▸ SUPPLIED INFORMATION

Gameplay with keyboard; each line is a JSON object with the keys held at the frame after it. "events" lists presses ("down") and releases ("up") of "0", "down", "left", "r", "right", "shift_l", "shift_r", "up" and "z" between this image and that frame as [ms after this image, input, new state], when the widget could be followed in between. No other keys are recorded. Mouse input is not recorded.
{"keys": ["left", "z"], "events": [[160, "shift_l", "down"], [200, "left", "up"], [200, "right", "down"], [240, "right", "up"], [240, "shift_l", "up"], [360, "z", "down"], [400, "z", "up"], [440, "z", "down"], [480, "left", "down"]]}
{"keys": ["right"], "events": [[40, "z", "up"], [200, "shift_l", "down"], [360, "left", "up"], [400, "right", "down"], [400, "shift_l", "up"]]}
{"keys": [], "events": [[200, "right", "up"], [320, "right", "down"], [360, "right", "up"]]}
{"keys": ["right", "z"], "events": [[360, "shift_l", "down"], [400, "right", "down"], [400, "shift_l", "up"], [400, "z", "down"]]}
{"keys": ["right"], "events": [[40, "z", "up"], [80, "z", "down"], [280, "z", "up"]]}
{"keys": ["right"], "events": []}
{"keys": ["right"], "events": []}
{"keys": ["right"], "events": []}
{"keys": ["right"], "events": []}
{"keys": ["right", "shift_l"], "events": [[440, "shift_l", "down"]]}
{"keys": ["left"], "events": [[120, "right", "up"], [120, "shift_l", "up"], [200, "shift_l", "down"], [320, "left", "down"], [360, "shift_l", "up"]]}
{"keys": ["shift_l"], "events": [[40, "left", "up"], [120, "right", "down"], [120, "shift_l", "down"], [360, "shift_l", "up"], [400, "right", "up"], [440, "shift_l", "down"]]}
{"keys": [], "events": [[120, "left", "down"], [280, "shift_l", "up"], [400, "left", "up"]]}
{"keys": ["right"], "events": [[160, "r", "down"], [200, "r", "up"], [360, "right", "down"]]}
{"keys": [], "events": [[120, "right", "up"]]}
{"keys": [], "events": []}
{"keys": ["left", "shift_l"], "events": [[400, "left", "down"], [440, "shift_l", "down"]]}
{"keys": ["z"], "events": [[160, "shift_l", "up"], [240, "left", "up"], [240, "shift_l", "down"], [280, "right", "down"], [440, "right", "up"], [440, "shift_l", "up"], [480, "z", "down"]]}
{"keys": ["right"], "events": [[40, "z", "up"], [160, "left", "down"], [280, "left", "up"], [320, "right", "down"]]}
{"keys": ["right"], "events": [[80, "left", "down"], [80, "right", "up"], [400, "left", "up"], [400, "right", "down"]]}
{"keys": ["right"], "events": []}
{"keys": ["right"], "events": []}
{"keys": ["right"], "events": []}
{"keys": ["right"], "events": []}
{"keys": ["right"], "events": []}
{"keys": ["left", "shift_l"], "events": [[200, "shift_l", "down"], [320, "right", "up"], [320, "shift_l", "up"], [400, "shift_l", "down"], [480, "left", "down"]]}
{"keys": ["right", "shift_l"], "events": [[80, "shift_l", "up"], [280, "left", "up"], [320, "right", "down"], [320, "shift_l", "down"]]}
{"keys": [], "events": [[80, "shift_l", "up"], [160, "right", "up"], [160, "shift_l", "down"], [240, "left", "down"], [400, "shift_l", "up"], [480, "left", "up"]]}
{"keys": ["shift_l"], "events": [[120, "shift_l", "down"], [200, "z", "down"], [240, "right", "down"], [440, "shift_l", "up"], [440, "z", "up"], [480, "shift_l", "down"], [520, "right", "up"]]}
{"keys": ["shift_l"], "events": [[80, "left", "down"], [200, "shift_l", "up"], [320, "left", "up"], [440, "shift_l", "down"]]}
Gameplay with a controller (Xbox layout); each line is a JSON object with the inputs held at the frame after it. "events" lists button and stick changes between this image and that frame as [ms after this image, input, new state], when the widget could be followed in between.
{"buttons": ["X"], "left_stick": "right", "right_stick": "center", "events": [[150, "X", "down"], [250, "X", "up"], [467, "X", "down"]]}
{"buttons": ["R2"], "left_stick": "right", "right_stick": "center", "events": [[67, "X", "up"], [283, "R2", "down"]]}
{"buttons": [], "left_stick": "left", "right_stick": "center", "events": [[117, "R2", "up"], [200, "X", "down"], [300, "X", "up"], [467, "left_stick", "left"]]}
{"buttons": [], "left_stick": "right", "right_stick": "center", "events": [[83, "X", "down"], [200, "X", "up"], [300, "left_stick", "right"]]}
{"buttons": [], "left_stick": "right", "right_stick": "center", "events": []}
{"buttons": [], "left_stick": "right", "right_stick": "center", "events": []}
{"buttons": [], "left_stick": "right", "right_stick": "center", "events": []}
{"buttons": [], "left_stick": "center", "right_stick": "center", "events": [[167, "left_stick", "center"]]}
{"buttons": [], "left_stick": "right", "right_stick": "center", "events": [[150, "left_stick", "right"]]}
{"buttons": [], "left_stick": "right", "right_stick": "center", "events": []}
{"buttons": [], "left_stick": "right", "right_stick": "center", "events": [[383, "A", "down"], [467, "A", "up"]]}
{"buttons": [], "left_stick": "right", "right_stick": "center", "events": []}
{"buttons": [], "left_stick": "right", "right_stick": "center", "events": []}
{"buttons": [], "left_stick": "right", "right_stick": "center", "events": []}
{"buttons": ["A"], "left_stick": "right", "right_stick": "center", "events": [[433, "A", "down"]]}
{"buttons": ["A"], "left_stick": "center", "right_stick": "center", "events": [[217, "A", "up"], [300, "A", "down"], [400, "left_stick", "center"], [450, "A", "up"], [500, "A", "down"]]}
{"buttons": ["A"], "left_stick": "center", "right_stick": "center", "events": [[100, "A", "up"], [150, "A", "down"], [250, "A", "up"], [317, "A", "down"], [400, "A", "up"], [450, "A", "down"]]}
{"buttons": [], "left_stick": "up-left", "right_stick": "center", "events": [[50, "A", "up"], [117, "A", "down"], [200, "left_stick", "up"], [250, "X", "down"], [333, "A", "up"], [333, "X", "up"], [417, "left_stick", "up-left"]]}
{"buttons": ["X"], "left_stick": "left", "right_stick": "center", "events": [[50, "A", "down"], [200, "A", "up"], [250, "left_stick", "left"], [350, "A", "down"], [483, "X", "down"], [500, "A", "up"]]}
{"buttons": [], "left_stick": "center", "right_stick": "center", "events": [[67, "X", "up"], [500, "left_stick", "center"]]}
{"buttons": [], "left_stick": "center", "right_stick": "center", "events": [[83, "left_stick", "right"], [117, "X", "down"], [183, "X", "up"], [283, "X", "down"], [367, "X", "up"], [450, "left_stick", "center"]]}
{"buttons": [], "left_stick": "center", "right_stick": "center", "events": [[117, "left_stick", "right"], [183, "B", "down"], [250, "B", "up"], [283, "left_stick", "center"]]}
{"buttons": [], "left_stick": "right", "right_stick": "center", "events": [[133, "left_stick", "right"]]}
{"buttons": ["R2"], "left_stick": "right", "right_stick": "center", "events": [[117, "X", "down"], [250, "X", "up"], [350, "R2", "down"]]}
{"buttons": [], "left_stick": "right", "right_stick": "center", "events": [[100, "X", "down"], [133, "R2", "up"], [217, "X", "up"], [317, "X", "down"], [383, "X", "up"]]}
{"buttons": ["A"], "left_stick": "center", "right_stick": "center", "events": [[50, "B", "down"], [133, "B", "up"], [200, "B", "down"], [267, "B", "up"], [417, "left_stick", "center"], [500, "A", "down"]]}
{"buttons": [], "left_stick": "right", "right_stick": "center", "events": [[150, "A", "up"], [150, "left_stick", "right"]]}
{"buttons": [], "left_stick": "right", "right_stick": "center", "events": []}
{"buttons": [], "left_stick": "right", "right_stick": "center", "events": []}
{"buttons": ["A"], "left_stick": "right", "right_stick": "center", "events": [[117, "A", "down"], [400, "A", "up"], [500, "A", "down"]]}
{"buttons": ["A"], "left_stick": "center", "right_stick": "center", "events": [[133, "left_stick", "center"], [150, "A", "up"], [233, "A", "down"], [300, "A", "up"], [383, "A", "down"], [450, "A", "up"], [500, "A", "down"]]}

▸ WORK INSTRUCTION
Among the lines of the data, some may contain the string "with"; report how many, and nothing more.

▸ COMPLETED EXERCISE
2